Sia Motterlini che Boitani espongono una serie di solide contestazioni, sia di ordine etico che metodologico, dell’uso dello sconto del futuro in materie che travalicano gli (stretti) ambiti dove il metodo è giustificato (i flussi finanziari, o la valutazione di convenienza di un’assicurazione privata, ad esempio). Ese anche è vero che lo sconto del futuro riflette una nostra attitudine psicologica, non significa che sia giusto applicarlo al di fuori delle scelte strettamente individuali, trasformandolo in un “metro” sociale applicato indistintamente ad ognuno in tutte le generazioni future, le quali, oggi, non hanno alcun modo di farci conoscere le loro preferenze, né partecipano al “contratto sociale”. Come ha sempre sostenuto uno dei padri dell’economia ambientale, Nicholas Stern, a partire dalla celebre Stern Review del 2006, il tasso sociale di sconto per le generazioni future dovrebbe essere zero.

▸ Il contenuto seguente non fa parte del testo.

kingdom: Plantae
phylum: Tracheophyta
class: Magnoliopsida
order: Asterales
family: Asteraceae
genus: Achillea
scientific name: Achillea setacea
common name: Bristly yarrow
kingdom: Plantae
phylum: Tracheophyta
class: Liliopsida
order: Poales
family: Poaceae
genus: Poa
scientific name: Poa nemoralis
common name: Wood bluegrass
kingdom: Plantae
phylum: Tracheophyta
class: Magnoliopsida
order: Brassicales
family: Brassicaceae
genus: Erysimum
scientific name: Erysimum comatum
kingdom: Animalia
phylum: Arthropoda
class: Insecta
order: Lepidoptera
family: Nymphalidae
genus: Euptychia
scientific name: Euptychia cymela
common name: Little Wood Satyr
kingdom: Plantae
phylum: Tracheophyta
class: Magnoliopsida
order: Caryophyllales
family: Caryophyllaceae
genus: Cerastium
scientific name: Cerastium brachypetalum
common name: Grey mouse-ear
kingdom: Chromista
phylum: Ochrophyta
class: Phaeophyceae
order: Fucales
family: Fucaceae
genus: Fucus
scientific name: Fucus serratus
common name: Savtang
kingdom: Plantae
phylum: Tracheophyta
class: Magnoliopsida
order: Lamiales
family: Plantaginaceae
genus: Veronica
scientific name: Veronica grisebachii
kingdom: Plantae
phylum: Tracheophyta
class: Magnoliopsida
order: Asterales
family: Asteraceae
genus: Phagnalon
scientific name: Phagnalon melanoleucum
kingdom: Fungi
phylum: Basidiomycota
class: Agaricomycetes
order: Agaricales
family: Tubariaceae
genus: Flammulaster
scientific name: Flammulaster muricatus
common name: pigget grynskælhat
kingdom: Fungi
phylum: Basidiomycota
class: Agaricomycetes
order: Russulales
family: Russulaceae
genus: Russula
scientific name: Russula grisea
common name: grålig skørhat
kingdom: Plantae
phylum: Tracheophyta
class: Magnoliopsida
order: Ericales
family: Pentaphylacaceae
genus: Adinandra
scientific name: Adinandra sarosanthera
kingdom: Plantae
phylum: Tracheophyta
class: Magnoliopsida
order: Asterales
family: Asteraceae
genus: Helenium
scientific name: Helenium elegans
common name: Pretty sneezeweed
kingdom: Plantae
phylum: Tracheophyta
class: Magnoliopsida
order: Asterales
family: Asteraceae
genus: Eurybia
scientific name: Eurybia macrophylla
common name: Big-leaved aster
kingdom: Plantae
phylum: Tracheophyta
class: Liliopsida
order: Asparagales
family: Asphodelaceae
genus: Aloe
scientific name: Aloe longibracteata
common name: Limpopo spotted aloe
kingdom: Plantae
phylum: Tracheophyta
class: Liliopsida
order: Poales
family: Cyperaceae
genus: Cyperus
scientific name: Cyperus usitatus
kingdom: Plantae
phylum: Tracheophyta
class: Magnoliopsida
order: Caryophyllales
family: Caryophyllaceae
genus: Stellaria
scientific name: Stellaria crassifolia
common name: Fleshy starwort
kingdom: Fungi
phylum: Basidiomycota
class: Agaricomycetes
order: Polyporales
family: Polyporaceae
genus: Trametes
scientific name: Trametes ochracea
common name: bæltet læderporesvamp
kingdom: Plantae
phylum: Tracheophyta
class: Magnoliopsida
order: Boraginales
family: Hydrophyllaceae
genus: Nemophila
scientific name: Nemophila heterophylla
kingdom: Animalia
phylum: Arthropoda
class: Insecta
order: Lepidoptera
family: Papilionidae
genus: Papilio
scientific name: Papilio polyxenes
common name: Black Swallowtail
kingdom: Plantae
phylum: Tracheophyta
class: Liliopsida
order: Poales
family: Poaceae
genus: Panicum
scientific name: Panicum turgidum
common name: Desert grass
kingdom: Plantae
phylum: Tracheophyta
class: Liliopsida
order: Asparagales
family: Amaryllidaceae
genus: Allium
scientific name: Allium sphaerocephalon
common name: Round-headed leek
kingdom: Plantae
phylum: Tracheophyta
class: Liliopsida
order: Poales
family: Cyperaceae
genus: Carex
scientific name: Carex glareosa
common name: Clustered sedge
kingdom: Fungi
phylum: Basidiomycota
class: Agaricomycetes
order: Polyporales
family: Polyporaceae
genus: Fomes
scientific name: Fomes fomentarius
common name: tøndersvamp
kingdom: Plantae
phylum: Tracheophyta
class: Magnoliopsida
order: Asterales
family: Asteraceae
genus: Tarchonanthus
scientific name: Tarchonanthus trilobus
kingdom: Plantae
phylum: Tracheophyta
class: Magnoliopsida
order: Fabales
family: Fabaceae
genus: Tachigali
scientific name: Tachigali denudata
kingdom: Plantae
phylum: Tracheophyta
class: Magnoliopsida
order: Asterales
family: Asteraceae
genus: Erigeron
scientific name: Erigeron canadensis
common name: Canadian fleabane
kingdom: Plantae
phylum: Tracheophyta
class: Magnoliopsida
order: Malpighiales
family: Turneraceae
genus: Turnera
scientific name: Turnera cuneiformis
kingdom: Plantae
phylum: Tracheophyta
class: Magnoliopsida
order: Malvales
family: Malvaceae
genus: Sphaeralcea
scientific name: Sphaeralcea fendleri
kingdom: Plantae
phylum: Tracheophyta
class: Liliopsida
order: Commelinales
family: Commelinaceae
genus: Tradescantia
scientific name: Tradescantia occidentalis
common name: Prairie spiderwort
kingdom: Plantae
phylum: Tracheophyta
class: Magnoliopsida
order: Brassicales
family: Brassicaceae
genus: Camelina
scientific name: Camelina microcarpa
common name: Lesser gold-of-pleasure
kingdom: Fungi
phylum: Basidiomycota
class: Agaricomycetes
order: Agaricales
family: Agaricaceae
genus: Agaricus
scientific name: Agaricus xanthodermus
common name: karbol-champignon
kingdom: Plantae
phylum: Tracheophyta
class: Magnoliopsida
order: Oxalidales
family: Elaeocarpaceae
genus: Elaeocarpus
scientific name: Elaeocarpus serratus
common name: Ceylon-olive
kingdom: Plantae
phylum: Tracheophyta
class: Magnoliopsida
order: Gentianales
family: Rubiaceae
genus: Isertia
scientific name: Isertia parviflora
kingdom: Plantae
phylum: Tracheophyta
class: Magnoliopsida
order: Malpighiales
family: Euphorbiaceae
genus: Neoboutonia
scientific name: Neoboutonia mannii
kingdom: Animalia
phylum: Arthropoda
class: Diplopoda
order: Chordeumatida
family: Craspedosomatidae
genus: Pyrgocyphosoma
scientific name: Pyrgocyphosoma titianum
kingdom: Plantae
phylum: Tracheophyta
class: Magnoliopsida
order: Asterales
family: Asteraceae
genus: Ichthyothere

Nella misura in cui sia utile far leva sulla psicologia economica, o almeno non ignorarla completamente, una strada può essere quella delle tecniche di nudging (“sospingere” la decisione in una direzione anziché un’altra) introdotte da Richard Thaler, insignito del Nobel per l’Economia nel 2017 per i suoi studi di economia comportamentale (Thaler e Sunstein, Nudge, Yale Univeristy Press, 2021).
Un punto acquisito dalla ricerca sperimentale è che la disponbilità a pagare, come la gran parte delle decisioni economiche, è influenzata dalla “cornice”, framing, entro cui vengono presentate le conseguenze o le eventuali alternative. In particolare, fa differenza se il framing focalizza perdite o guadagni. Ci sono studi che dimostrano come la focalizzazione dei guadagni favorisca l’adesione alle politiche ambientali (Pidgeon e Spence, “Framing and Communicating Climate Change: The Effects of Distance and Outcome Frame Manipulations.” Global Environmental Change 2010 pp. 656–667).
Si tratterebbe quindi di capovolgere la strategia comunicativa e argomentativa: dalla logica dell’assicurazione a quella dell’investimento. La prima è sostanzialmente una “strategia della paura”, mediante la quale si cerca di mobilitare la coscienza, e il portafoglio, delle persone facendo leva sull’entità dei danni futuri. Non dico che sia l’unica strategia, ma a me pare quella prevalente. Il suo problema è che, come visto prima, si muove sul terreno dell’avversario e cade facilmente vittima della svalutazione del futuro.
Viceversa, il messaggio per il/la sig./a Rossi può essere riformulato così: non facendo niente, il/la nipote avrà un reddito di 62000 euro, mentre con un adeguato pacchetto di politiche di contrasto al cambiamento climatico raggiungerà i 77500 euro. Ora il focus della decisione è diventato l’incremento di reddito di 15500 euro che si può offrire al/la proprio/a nipote contribuendo oggi alle politiche ambientali, un framing coerente con un’attitudine “impaziente”, ma che ora sollecita quella che richiede un premio futuro per compensare un costo presente.
Naturalmente non possiamo essere certi che per tutti e in ogni circostanza la decisione sarà a favore delle politiche ambientali a qualunque costo; è certamente necessario studiare accuratamente tutti gli aspetti che possono incidere su consenso e sostenibilità sociale. Ma la paura del futuro e del cambiamento è da sempre l’architrave di conservatori e reazionari, negazionisti e dilazionisti. Capovolgiamo la logica: prepariamo un mondo migliore per i nostri nipoti; il costo del cambiamento oggi è un investimento che darà i suoi frutti nel tempo.